La forma de elegir e implementar las medidas es de gran importancia. Una respuesta eficaz debe hacer hincapié en la acción individual y colectiva, de modo que las personas asuman responsabilidad por sí mismas y por la comunidad. En tanto, países como Noruega y Finlandia son la prueba de que proveer apoyo financiero para implementar confinamientos periódicos temporales (una medida que debería estar al alcance de todos los países ricos) puede permitir el avance hacia la reducción de la transmisión comunitaria.
Gobernantes débiles como el presidente estadounidense Donald Trump, que se creen capaces de evitar el padecimiento y el descontento de las restricciones, terminan imponiendo costos más altos a sus poblaciones. Asimismo, los que solo piensan en hacerlo mejor que otros países no entienden que el buen desempeño ajeno beneficia a todos. La competencia por suministros médicos y vacunas que todavía no están fabricadas es contraproducente.
Así que, aunque cada país debe adaptar las soluciones a las condiciones locales, la respuesta al COVID-19 tiene que ser, en última instancia, global. Hay que canalizar recursos hacia los países y grupos de población más vulnerables (sin dejar de asignarlos también a otras necesidades de salud pública; por ejemplo, el combate contra la malaria).
La pandemia ya es causa de desigualdad entre países y dentro de ellos. La riqueza ha sido sinónimo de mejor protección contra el COVID-19, ya que facilita el distanciamiento físico y es, en la práctica, garantía de atención médica de calidad; pero esas desigualdades debilitan la resiliencia de la comunidad global. Las intervenciones más eficaces son las que protegen a los más vulnerables.

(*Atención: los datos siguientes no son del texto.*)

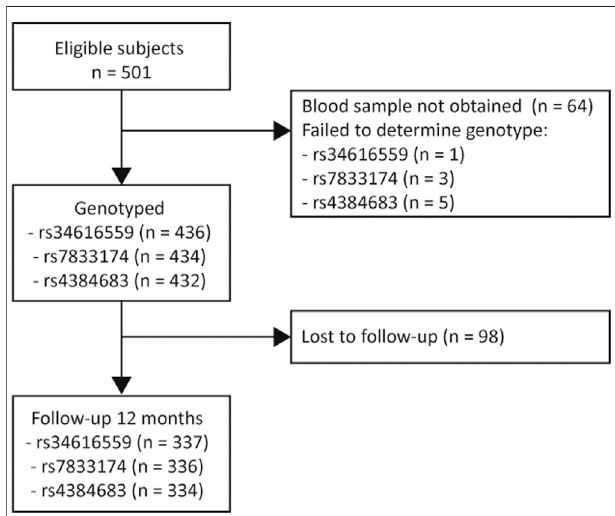
FIGURE 1 | Study fl owchart. A total of 334 – 338 (depending on the different SNPs) was included in the fi nal analysis.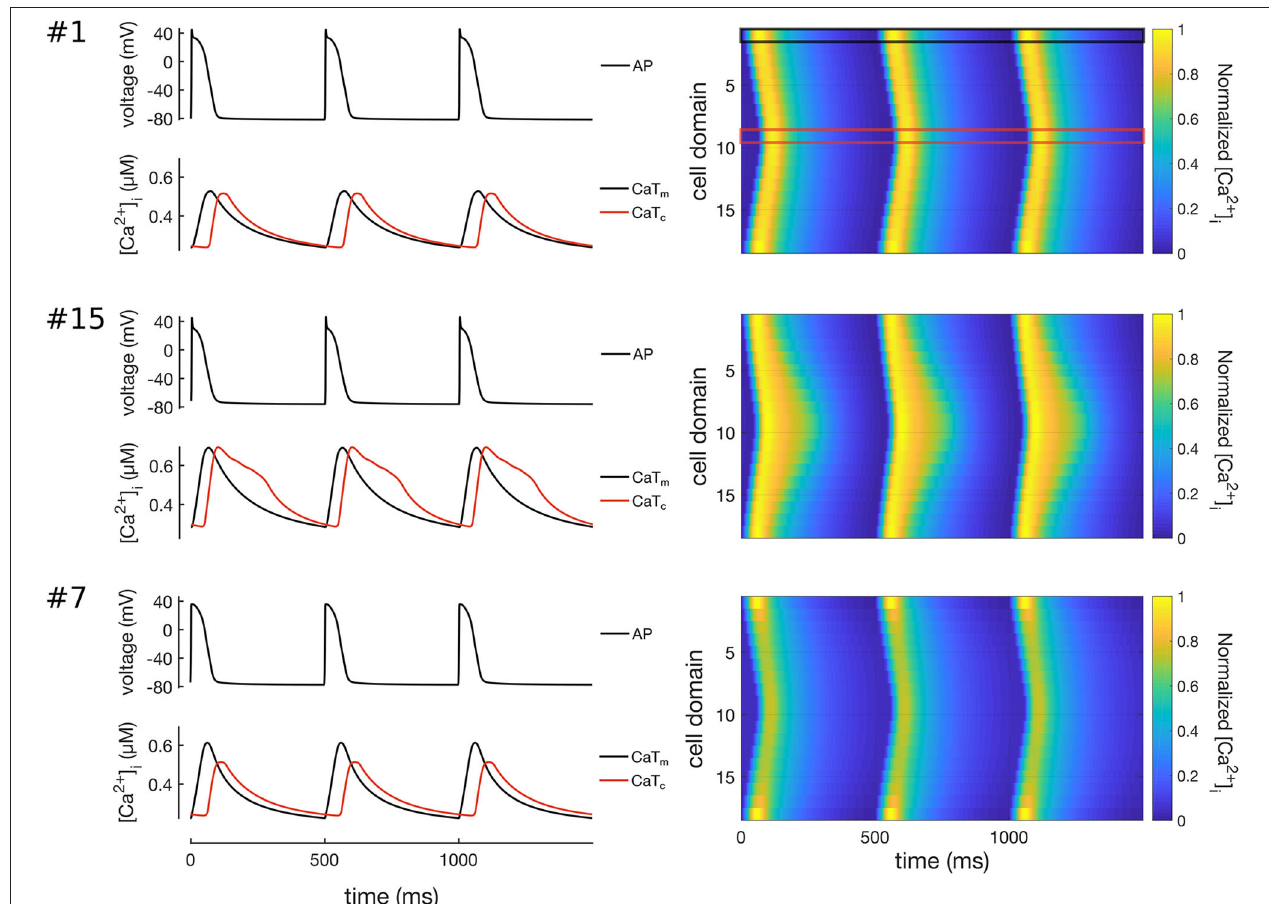
FIGURE 6 | Simulation of Ca 2 + waves in three representative models of the control population (models #1, #7, and #15). Traces on left hand-side show the APs (top), CaTs (bottom) at the membrane (CaT m , black lines) and centre of cell (CaT c , red lines). The right hand-side of the Figure shows line scans of propagating Ca 2 + waves in 3 simulated beats at 2Hz pacing. The black and red boxes on the top-right panel show the domains corresponding to the CaT m and CaT c traces. Model #1 shows a propagating Ca 2 + wave where CaT m and CaT c have rather similar morphologies; model #15 shows a Ca 2 + wave with slightly larger CaT delay ; and model #7 shows a wave patterns with decreased CaTA c as compared to CaTA m .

Algún día, puede que el mundo tenga todo el instrumental que necesita para erradicar el virus y haya que pensar en crear la infraestructura e implementar la capacidad logística para emplearlo. Hasta que eso ocurra, hay que dejar de cifrar esperanzas en un regreso rápido a la “normalidad” y empezar a idear estrategias integrales, creativas y cooperativas para vivir con el COVID-19.